● Dataset entries:

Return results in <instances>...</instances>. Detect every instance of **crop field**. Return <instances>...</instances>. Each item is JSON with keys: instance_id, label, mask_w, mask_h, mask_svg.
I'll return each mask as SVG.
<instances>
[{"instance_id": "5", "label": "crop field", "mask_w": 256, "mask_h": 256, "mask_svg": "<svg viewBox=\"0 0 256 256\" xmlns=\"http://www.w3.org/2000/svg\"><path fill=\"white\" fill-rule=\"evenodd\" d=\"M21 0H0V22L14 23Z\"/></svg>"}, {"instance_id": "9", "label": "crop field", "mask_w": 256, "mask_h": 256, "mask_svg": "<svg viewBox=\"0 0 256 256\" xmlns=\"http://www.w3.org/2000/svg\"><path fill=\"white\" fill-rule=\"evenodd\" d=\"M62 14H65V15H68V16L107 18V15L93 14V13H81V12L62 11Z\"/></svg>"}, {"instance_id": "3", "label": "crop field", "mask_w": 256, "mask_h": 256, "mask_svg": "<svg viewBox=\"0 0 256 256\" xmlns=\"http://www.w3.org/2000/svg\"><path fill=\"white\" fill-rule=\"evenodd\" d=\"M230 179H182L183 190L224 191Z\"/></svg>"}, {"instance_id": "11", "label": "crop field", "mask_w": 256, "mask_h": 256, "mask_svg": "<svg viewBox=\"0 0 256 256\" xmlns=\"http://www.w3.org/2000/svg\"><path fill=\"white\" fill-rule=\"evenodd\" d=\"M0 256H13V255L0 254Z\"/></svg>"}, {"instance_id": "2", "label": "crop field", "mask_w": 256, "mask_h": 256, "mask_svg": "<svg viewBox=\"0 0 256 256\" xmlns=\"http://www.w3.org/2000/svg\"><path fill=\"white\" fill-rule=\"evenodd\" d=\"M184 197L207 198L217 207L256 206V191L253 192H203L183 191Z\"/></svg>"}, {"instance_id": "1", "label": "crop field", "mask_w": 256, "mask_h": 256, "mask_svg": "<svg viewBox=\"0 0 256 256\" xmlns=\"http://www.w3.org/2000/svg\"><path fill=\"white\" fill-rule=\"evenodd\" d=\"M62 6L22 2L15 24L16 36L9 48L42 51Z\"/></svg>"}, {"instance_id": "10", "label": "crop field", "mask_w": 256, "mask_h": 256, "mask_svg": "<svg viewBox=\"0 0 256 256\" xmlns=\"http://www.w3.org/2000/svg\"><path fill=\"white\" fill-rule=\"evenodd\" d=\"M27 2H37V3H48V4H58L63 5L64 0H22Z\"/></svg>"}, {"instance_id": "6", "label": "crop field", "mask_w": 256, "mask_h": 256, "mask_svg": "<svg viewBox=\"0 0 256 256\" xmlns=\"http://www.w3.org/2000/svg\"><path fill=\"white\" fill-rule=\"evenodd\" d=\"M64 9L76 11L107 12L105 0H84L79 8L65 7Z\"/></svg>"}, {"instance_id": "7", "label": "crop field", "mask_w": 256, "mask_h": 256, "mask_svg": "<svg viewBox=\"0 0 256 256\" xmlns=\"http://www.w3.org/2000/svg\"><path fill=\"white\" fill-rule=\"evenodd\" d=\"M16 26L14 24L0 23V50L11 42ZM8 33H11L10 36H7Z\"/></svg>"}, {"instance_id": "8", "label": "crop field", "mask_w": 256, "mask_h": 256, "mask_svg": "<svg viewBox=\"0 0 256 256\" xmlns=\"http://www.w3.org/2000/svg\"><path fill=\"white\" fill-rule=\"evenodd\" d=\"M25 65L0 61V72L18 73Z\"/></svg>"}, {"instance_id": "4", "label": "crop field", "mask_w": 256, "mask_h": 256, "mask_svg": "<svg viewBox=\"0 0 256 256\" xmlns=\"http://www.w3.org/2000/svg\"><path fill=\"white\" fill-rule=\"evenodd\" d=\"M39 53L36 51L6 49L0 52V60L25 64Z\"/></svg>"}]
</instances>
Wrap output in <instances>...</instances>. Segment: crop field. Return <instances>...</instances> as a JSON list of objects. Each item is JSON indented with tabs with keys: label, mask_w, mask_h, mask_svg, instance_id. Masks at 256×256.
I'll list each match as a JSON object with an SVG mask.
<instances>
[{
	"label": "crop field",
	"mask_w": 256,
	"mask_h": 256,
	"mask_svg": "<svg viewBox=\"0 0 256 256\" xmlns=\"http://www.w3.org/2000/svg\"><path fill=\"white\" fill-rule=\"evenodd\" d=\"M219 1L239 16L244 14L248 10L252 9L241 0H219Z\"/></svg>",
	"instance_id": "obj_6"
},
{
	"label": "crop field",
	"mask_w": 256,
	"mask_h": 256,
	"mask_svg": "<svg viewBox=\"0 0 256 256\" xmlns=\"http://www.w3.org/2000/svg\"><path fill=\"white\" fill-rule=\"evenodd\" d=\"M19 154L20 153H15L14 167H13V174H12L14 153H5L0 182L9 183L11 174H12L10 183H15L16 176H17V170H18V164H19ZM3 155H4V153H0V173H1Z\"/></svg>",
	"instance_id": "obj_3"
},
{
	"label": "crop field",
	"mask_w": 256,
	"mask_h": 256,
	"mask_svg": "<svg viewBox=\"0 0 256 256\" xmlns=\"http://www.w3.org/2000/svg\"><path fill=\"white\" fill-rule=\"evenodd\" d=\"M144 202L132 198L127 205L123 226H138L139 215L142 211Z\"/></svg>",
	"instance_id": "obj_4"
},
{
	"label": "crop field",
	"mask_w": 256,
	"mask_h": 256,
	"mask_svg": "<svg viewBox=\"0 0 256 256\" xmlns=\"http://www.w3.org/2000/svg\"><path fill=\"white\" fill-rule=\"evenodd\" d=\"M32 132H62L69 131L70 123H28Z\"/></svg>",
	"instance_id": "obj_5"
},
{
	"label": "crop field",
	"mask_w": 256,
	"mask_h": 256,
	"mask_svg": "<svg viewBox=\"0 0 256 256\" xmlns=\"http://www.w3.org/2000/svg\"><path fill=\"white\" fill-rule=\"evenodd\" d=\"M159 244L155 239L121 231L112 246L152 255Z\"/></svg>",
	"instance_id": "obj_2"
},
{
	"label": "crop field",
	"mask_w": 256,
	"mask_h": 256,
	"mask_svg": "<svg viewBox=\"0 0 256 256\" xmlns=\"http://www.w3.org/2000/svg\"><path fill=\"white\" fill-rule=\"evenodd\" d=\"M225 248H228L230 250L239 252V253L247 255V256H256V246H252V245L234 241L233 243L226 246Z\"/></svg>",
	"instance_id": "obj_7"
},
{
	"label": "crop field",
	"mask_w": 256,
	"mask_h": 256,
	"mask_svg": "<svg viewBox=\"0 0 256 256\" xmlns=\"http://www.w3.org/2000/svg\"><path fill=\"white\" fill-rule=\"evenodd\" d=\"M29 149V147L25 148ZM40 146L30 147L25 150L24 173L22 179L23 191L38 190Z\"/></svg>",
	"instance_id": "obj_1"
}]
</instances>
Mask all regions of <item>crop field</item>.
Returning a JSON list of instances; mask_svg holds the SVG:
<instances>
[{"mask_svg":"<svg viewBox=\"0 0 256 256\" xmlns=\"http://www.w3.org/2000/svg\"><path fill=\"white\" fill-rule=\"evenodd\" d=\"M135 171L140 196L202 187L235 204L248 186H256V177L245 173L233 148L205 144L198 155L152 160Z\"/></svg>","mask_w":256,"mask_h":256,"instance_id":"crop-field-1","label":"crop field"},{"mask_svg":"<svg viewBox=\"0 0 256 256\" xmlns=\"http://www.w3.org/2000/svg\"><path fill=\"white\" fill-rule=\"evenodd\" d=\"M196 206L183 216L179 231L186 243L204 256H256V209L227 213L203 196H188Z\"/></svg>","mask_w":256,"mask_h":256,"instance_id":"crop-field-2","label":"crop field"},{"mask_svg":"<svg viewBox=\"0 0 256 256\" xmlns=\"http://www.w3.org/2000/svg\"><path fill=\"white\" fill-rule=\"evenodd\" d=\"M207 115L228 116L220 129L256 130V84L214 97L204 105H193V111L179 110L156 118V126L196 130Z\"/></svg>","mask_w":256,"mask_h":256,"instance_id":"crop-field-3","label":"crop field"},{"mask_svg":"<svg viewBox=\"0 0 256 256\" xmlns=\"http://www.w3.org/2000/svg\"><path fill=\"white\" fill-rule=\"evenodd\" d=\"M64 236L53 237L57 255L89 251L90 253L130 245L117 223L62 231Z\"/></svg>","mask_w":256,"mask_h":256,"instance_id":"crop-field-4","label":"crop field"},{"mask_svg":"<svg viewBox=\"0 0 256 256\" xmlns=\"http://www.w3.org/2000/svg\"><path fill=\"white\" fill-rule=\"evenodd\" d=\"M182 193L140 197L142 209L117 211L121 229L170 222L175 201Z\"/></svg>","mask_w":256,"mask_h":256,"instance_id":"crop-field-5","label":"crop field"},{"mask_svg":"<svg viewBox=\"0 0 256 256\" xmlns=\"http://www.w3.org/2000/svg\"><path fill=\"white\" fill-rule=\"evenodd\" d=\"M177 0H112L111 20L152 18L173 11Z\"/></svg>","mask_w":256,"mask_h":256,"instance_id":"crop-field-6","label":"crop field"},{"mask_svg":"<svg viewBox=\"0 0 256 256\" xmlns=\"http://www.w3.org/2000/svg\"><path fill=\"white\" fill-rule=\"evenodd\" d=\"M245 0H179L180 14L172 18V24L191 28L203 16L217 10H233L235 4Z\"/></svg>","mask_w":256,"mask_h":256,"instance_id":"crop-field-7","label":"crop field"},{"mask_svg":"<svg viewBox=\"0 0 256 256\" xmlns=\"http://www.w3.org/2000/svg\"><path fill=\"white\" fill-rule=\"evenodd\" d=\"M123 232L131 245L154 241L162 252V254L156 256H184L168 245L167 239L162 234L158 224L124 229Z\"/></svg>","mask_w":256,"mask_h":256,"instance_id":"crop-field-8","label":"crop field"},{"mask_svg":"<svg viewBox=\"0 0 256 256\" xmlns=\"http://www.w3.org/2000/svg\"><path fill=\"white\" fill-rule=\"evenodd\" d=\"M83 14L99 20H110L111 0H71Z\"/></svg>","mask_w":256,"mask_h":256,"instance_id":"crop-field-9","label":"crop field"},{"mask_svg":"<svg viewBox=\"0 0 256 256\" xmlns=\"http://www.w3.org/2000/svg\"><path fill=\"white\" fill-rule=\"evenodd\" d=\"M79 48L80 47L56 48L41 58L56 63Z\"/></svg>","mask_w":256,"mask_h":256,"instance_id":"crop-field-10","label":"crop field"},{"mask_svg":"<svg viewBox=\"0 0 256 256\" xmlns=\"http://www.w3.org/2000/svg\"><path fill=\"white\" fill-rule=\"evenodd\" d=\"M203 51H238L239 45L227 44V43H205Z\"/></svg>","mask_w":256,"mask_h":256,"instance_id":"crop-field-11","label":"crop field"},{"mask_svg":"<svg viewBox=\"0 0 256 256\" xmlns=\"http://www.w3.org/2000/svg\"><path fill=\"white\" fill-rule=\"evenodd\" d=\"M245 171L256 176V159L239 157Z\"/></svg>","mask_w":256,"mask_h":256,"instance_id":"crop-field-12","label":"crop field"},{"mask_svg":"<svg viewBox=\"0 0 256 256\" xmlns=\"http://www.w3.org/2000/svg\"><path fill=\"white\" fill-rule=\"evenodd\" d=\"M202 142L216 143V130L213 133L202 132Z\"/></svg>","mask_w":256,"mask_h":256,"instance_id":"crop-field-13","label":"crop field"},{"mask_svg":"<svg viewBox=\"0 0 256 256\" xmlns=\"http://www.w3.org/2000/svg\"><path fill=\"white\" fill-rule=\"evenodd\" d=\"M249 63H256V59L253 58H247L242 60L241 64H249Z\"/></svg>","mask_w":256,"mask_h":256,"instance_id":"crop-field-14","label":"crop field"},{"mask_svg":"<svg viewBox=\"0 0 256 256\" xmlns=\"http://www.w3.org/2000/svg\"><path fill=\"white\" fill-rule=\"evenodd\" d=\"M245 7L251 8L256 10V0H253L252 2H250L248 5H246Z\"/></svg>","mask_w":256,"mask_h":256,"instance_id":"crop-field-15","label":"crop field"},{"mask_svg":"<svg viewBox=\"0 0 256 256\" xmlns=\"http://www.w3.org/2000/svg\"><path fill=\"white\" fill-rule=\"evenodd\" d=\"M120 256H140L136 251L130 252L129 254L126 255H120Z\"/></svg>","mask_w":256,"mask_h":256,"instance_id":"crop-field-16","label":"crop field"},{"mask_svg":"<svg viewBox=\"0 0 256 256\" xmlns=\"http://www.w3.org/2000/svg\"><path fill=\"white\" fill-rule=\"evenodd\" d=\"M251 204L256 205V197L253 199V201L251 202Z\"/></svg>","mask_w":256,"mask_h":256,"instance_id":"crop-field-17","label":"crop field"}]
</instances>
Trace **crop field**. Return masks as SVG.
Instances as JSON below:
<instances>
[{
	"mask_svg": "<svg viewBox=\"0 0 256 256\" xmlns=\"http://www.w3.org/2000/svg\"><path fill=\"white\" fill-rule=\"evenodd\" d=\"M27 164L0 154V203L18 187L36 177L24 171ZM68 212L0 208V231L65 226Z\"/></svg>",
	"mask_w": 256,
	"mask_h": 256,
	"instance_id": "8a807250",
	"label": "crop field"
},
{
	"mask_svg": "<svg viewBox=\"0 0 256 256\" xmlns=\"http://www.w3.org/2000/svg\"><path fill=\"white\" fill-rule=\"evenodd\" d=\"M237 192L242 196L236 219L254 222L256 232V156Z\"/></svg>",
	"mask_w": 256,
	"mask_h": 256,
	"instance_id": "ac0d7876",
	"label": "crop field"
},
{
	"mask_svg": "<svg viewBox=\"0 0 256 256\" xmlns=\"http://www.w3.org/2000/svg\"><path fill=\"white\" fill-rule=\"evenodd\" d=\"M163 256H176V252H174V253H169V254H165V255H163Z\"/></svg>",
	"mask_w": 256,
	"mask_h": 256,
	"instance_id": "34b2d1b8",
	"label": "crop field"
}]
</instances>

● Objective: Pull out each line in the records above that contains the string "with".

● Written response:
Return results in <instances>...</instances>. Detect every instance of **crop field**. Return <instances>...</instances>. Each item is JSON with keys: instance_id, label, mask_w, mask_h, mask_svg.
Wrap output in <instances>...</instances>. Segment: crop field. Return <instances>...</instances> as a JSON list of objects. Each item is JSON indented with tabs with keys: label, mask_w, mask_h, mask_svg, instance_id. Masks at 256×256.
I'll list each match as a JSON object with an SVG mask.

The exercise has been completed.